A Long Island teacher was recounting the story of Red Riding Hood. After describing the woods and the wild animals that flourished therein, she added:

 

"Suddenly Red Riding Hood heard a great noise. She turned about, and what do you suppose she saw standing there, gazing at her and showing all its sharp, white teeth?"

 

"Teddy Roosevelt!" volunteered one of the boys.

 

NO PEACE FOR HIM

 

Willie was out walking with his mother, when she thought she saw a boy on the other side of the street making faces at her darling.

 

"Willie," asked mother, "is that horrid boy making faces at you?"

 

"He is," replied Willie, giving his coat a tug. "Now, mother, don't start any peace talk-you just hold my coat for about five minutes."

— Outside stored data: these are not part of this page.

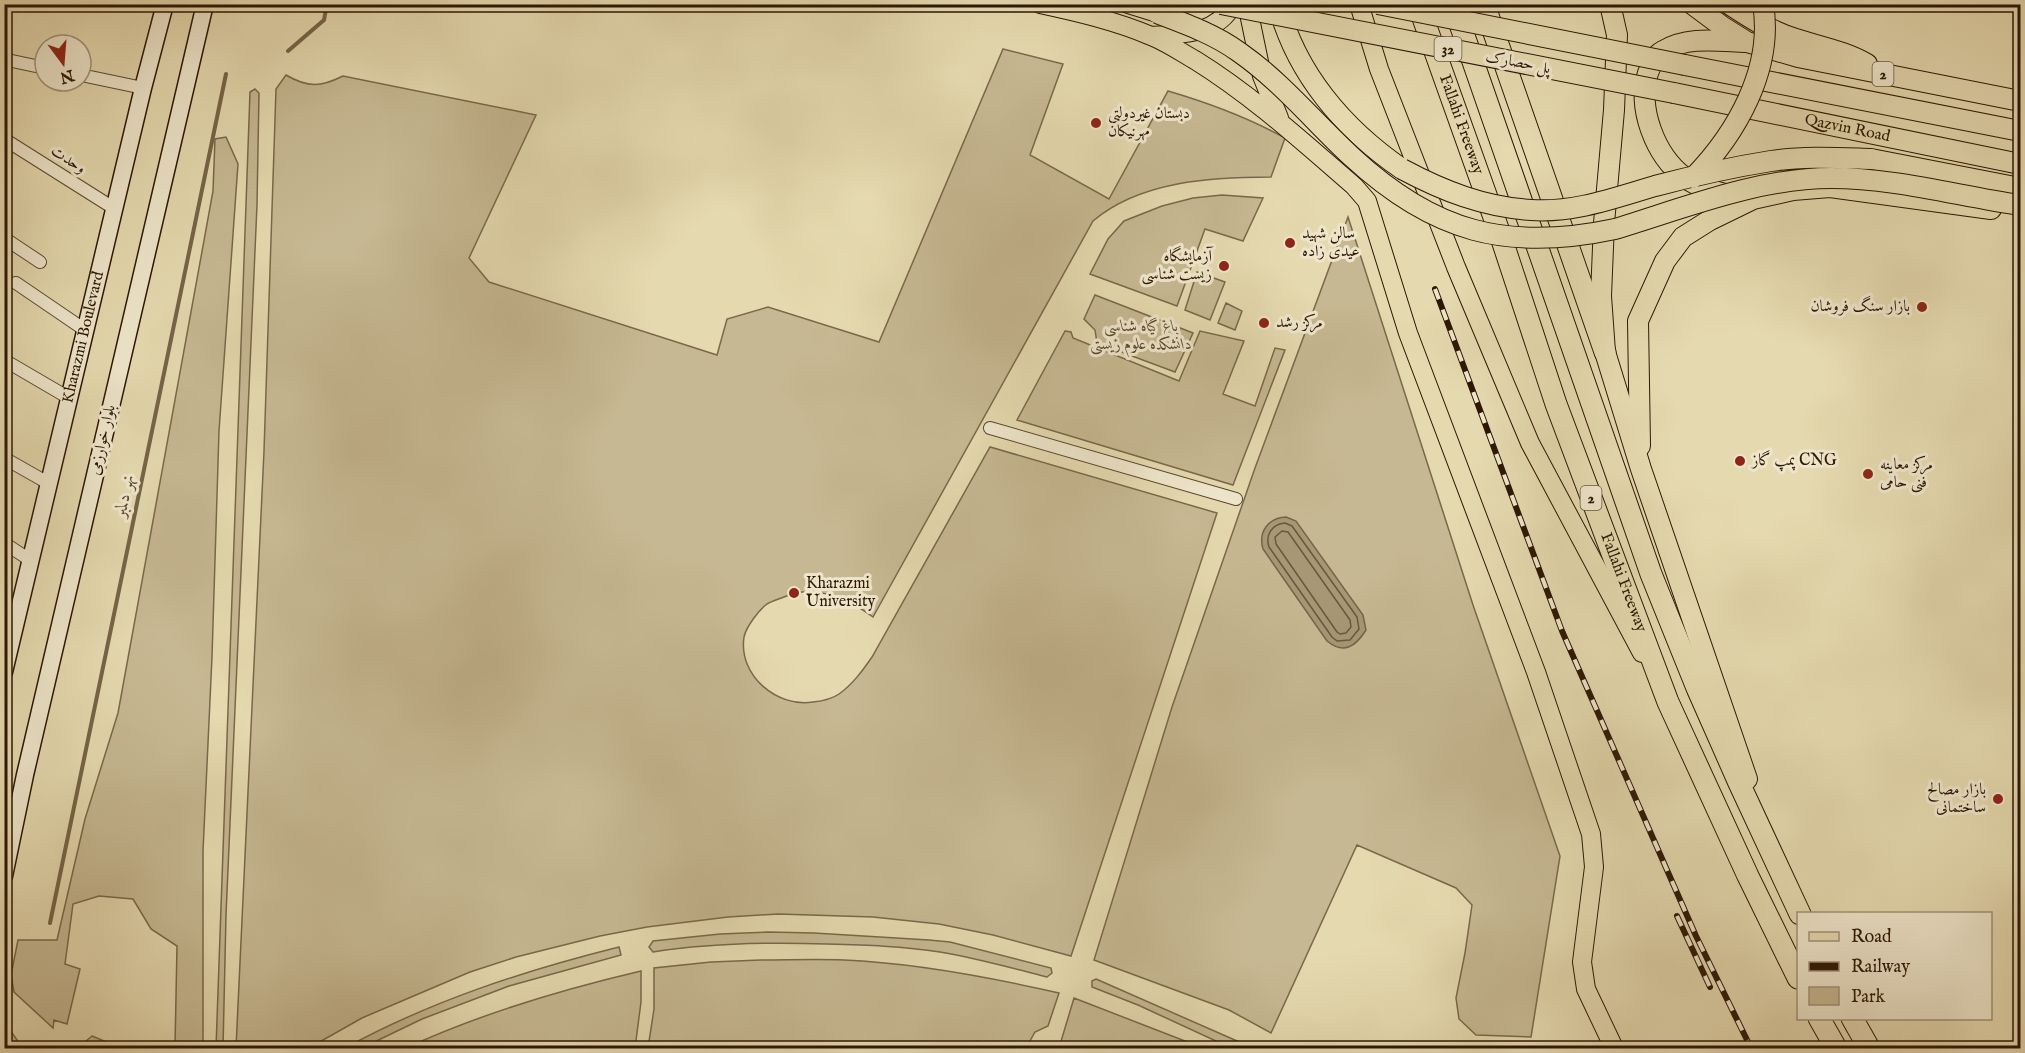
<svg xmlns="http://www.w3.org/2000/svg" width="2025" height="1053" font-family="'IM FELL English',Amiri,serif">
<rect width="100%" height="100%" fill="#e5d9af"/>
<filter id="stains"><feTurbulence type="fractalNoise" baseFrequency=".00333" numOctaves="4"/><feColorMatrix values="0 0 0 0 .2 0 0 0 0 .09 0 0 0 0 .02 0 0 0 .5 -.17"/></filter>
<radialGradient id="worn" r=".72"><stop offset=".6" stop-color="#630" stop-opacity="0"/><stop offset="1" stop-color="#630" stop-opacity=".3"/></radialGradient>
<path fill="#c6b892" stroke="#7a684b" stroke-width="1.5" d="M1003 49 1063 64 1030 155 1109 199 1168 91C1209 103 1247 117 1285 138L1271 177C1212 177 1140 181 1093 221L873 617C849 599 814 583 784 597 779 599 772 601 767 604 759 610 746 627 744 637 738 676 778 708 813 702 822 701 832 699 839 694 853 684 863 670 872 657L990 447 1217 513 1071 956 993 935 939 924 873 917 778 914 728 917 647 927 600 936 516 957 470 972 362 1018 309 1048H236L264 451 276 89 286 75C308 88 321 87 343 76L536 115 469 258 489 282 717 355 727 319 768 307 879 342Z
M255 89 259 93 257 205 226 915 223 1048H216L250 92Z
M226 137 238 164 219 431 212 657 203 851V1048H172L175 1047 177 946 151 929 133 899 99 896 73 904 65 964 80 969 67 1024 54 1020 53 1028 14 992 11 975 18 940H57L85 819 118 713 213 191 215 139Z
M1222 195 1263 198 1243 241 1205 229 1177 306 1090 274 1108 239 1124 221 1162 206 1193 198Z
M1348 217 1473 605 1560 856 1531 1037 1476 1035 1459 1019 1456 998 1465 953 1472 905 1456 888 1357 845 1271 1033 1229 1010 1094 960 1172 707 1255 468Z
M1197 272 1225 282 1210 320 1185 310Z
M1095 295 1193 333 1175 372 1097 343 1095 330 1084 319Z
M1226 303 1242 311 1235 330 1218 323Z
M1065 331 1071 332 1073 338 1179 381 1200 331 1244 341 1223 394 1255 406 1275 348 1285 350 1233 485 1017 420Z
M769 932 814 933 929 940 950 942 1051 968 1052 973 1047 977C1012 968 976 958 940 952 903 946 864 945 826 944 768 942 710 943 653 952L649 947 653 941 720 934Z
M619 947 621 955 509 986 422 1019 362 1048H345C431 1001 523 971 619 947Z
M761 960C788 960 816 959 844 960 916 963 989 977 1059 993L1048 1026 1035 1032 1026 1048H999L977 1041 975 1048H648L654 1009V968L711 962Z
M641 971V1002L635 1048H406C482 1013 560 990 641 971Z
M1096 979 1253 1048H1231L1138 1005 1092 987V981Z
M1074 998 1203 1048H1059Z
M5 1023 22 1047 23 1048H5Z
M92 1036 121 1048H89L81 1045Z"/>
<path fill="#a69775" stroke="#766448" stroke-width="1.5" d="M1286 517 1296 521 1363 615 1366 630C1356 646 1344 655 1327 641L1263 549C1258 532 1268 518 1286 517Z"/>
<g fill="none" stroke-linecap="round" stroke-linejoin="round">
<path stroke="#6a573c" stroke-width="1.5" d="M1285 523 1292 526 1357 617 1359 629 1350 640 1337 641 1332 637 1269 547C1265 535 1272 524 1285 523Z
M1282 531 1288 532 1350 620 1351 627 1346 633 1340 634 1337 632 1276 544 1275 537Z"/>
<path stroke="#766448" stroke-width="4" d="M288 51 324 20 327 4
M50 923 226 74"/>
<defs>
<path id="minor" d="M12 61 45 68
M81 75 143 88
M4 139 115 209
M4 238 40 262
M16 283 85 330
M4 360 69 398
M990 428 1236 499
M4 458 48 483
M4 543 30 560"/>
<g id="secondary">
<path id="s1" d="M4 672 143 88 165 4"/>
<path d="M4 876 25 775 205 4"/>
</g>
<path id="primary" d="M1040 4C1077 12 1116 21 1151 36 1166 42 1181 52 1195 60 1253 96 1303 142 1354 186L1367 201 1408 333 1536 672 1591 834 1594 867 1582 962 1586 989 1614 1048
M1128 4 1157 13
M1247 4 1262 76 1279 118
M1359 4 1379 69 1456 267 1530 443 1642 653
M1151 36C1181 34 1217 35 1233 4"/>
<g id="trunk">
<path d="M1278 4C1296 74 1344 129 1402 169"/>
<path d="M1610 4 1617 35 1614 110 1604 223 1601 296 1605 352 1641 469 1747 779"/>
<path d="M1692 4 1723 27 1747 42 1798 57 2020 101"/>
<path d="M1729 4C1750 18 1772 32 1796 39 1820 47 1845 51 1867 64"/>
<path d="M1685 65 2020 131"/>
<path id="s2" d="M1674 93 2020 164"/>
<path d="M1871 159 2020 188"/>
<path d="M1735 196C1718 193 1698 187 1684 177 1655 155 1637 108 1648 73 1651 65 1655 55 1663 51 1687 36 1718 41 1745 42"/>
<path d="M1640 446 1638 321 1665 261 1683 237 1710 220 1753 199 1793 190 1830 187 1991 209"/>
</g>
<g id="motorway">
<path id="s3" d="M1418 4 1501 237 1556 404 1668 702 1748 876 1798 978"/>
<path d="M1453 4 1651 574 1697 688 1739 783 1800 914"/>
<path d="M1484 4 1605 352"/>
<path d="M1819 1018 1836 1048"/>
<path d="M1852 1018 1869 1048"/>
</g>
</defs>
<use href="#minor" stroke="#5b482f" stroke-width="14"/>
<use href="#secondary" stroke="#2d1704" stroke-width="19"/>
<use href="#primary" stroke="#2d1704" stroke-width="20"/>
<use href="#trunk" stroke="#2d1704" stroke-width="22"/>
<use href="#motorway" stroke="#2d1704" stroke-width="23"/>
<use href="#minor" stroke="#eee6cb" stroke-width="12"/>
<use href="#secondary" stroke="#eee6cb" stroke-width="16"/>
<use href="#primary" stroke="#e5d9af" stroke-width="18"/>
<use href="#trunk" stroke="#e5d9af" stroke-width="20"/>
<use href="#motorway" stroke="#e5d9af" stroke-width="21"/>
<defs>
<path id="rail" d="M1435 289 1562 631 1696 936 1751 1048
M1677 916 1710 987"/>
</defs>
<use href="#rail" stroke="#2d1704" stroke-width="6"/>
<use href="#rail" stroke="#eee6cb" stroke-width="4" stroke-dasharray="11" stroke-linecap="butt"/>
<defs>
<path id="trunk-bridge" d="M1221 4 1674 93
M1378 4 1685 65
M1157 13C1186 24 1214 34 1239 52 1282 82 1314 122 1352 157 1433 232 1507 252 1615 229 1684 208 1759 178 1831 178 1895 178 1958 196 2020 205
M1402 169C1443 191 1484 207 1531 210 1574 213 1614 198 1655 186 1693 176 1733 167 1771 161 1804 156 1838 158 1871 159
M1693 178C1736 134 1774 69 1763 4"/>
</defs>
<use href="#trunk-bridge" stroke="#2d1704" stroke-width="22" stroke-linecap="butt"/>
<use href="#trunk-bridge" stroke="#e5d9af" stroke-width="20"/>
</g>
<g fill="#8f2418" stroke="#eee6cb" stroke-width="2">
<circle cx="1096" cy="123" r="6"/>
<circle cx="1290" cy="243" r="6"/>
<circle cx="1224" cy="266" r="6"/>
<circle cx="1922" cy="307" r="6"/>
<circle cx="1264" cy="323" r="6"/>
<circle cx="1740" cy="461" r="6"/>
<circle cx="1868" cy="474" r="6"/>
<circle cx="794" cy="593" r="6"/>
<circle cx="1998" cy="799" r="6"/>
</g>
<g text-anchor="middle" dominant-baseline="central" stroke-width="6" stroke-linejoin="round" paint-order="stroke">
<g fill="#eee6cb" stroke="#675540" stroke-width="1.5">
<rect x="1434.5" y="37" width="27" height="24" rx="4.5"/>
<rect x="1872.5" y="62" width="21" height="24" rx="4.5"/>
<rect x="1580.5" y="486" width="21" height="24" rx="4.5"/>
</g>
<g font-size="15" font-weight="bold" fill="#2d1704">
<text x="1448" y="49">32</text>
<text x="1883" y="74">2</text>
<text x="1591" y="498">2</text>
</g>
<g font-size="16" fill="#2d1704" stroke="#eee6cb">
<text transform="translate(1518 63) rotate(11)">پل حصارک</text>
<text stroke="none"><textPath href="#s3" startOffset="128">Fallahi Freeway</textPath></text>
<text stroke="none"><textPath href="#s2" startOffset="177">Qazvin Road</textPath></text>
<text transform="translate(68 160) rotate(33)">وحدت</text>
<text stroke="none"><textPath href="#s1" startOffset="344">Kharazmi Boulevard</textPath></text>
<text transform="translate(103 440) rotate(-77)">بلوار خوارزمی</text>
<text stroke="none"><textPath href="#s3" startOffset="614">Fallahi Freeway</textPath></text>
</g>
<g font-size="16" fill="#2d1704" stroke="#eee6cb" text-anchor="start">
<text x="1108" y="114">دبستان غیردولتی<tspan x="1108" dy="18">مهرنیکان</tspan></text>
<text x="1302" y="234">سالن شهید<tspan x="1302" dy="18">عیدی زاده</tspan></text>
<text x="1212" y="257" text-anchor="end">آزمایشگاه<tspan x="1212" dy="18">زیست شناسی</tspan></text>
<text x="1910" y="307" text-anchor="end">بازار سنگ فروشان</text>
<text x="1276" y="323">مرکز رشد</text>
<text x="1752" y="461">پمپ گاز CNG</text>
<text x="1880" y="465">مرکز معاینه<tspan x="1880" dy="18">فنی حامی</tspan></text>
<text x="806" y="584">Kharazmi<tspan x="806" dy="18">University</tspan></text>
<text x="1986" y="790" text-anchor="end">بازار مصالح<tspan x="1986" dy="18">ساختمانی</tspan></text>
</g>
<g font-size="16" font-style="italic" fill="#5b472f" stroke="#eee6cb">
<text x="1141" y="327">باغ گیاه شناسی<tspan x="1141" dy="18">دانشکده علوم زیستی</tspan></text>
</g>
<g font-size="18" font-style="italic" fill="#5d4a31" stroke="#eee6cb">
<text transform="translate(125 496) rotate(-78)">نهر دلمبر</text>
</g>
</g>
<rect width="2025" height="1053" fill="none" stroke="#e5d9af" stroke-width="24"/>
<rect x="6" y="6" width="2013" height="1041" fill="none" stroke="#2d1704" stroke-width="3"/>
<rect x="12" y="12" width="2001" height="1029" fill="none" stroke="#2d1704" stroke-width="1.5"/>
<rect x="1797" y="912" width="195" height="108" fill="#eee6cb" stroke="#a1937b" stroke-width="1.5"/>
<rect x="1809" y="932" width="30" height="9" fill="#e5d9af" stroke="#a1937b" stroke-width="1.5"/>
<text x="1851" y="942" font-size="18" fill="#2d1704">Road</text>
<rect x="1809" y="962" width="30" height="9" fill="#2d1704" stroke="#a1937b" stroke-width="1.5"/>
<text x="1851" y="972" font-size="18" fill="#2d1704">Railway</text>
<rect x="1809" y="987" width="30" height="18" fill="#c6b892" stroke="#a1937b" stroke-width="1.5"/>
<text x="1851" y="1002" font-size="18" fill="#2d1704">Park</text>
<g transform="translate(63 63) rotate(164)"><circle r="28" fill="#eee6cb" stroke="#a1937b" stroke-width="1.5"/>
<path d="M0-4.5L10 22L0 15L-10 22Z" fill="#8f2418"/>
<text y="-9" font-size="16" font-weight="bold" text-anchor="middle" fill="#2d1704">N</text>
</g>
<rect width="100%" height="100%" filter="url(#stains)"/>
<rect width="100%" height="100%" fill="url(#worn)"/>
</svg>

BOILED Not long ago the editor of an English paper ordered a story of a certain length, but when the story arrived he discovered that the author had written several hundred words too many.

The paper was already late in going to press so there was no alternative--the story must be condensed to fit the allotted space. Therefore the last few paragraphs were cut down to a single sentence. It read thus:

"The Earl took a Scotch high-ball, his hat, his departure, no notice of his pursuers, a revolver out of his hip pocket, and finally, his life."

 

FORCED INTO IT

 

Even the excessive politeness of some men may be explained on purely practical grounds. Of a certain suburbanite, a friend said:

 

"I heard him speaking most beautifully of his wife to another lady on the train just now. Rather unusual in a man these days."